Agora está bem mais fácil entendermos Quem ou O Que é o outro, mais precisamente, O Que o outro representa para nós. Soubemos que a realidade é representada, em todos seus aspectos, de maneira muito particular e íntima a cada um de nós através do capítulo "REPRESENTAÇÃO, PROCEPÇÃO E APERCEPÇÃO". Soubemos que há varias maneiras (categorias) de valorizarmos essa realidade através do capítulo "OS VALORES E A REPRESENTAÇÃO DA REALIDADE". Soubemos também como reagiremos emocionalmente e sentimentalmente à realidade (onde o outro está incluído) no capítulo "COMO REAGIMOS À REALIDADE".

Assim como os fatos, os eventos e os objetos, também as pessoas (o outro) farão parte da nossa realidade, ou seja, representarão algo muito pessoal e terão uma valorização muito pessoal para nós.

Muito embora as coisas da realidade, como o outro, os objetos e os fatos, possam ter um determinado valor intrínseco e objetivo, como é a cotação do ouro ou a autoridade do Papa, por exemplo, o real valor subjetivo (que realmente mais me interessa) só pode ser alocado ao objeto através do sujeito, ou seja, somente eu mesmo serei responsável pelo valor que atribuo às coisas.

De certa forma, em geral o outro representará para mim aquilo que eu permito. O outro representará uma ameaça, uma coisa boa, um adversário, um amigo, uma namorada, um cúmplice, um companheiro ou um concorrente na medida em que represento-o dessas maneiras. Portanto, compreendendo a questão como compreendemos agora, será incorreto dizer que fulano me irrita, me humilha, me agride ou me ameaça. O mais correto será dizermos eu me sinto irritado com fulano, eu me sinto humilhado, eu me sinto agredido ou ameaçado.
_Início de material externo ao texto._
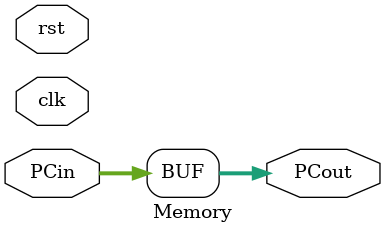
<source format=v>
module Memory (clk, rst, PCin, PCout);
input clk;
input rst;
input [31:0] PCin;
output [31:0] PCout;

	assign PCout = PCin;

endmodule
</source>
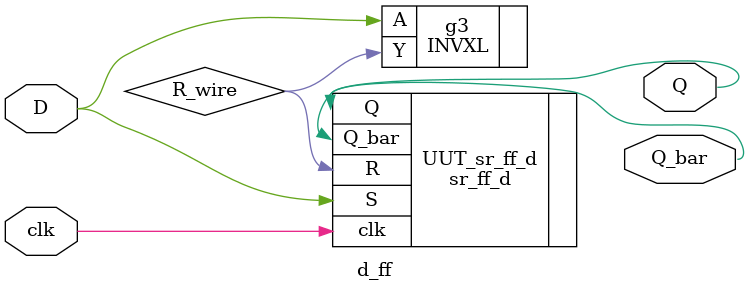
<source format=v>


// Verification Directory fv/d_ff 

module d_ff(D, clk, Q, Q_bar);
  input D, clk;
  output Q, Q_bar;
  wire D, clk;
  wire Q, Q_bar;
  wire R_wire;
  sr_ff_d UUT_sr_ff_d(.S (D), .R (R_wire), .clk (clk), .Q (Q), .Q_bar
       (Q_bar));
  INVXL g3(.A (D), .Y (R_wire));
endmodule


</source>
Há, evidentemente, situações onde a objetividade dos fatos é contundente e não deixa margem à dúvidas representativas. Diante de um assalto, por exemplo, aquela pessoa que está me apontando a arma representará, de fato, o assaltante, uma séria ameaça à vida. Assim como o chefe no emprego deve representar-me, obrigatoriamente, meu chefe. Entretanto, em alguns casos, o valor subjetivo representado pelo chefe pode ultrapassar seu suposto valor objetivo e, sendo assim, diante dele a pessoa acaba experimentando emoções e sentimentos tal como se estivesse diante do assaltante, diante de uma séria ameaça.

Voltamos a enfatizar que o valor atribuído ao objeto, nesse caso ao outro, emana e provem do sujeito. Antes então, há que se perguntar Quem ou O Que sou eu, esse sujeito que se depara com o outro e, depois disso, Quem ou O Que é esse outro em relação ao Eu; será maior, menor, mais forte, mais fraco, igual, semelhante, parecido, enfim, qual será o grau de comparação entre o Eu e o outro?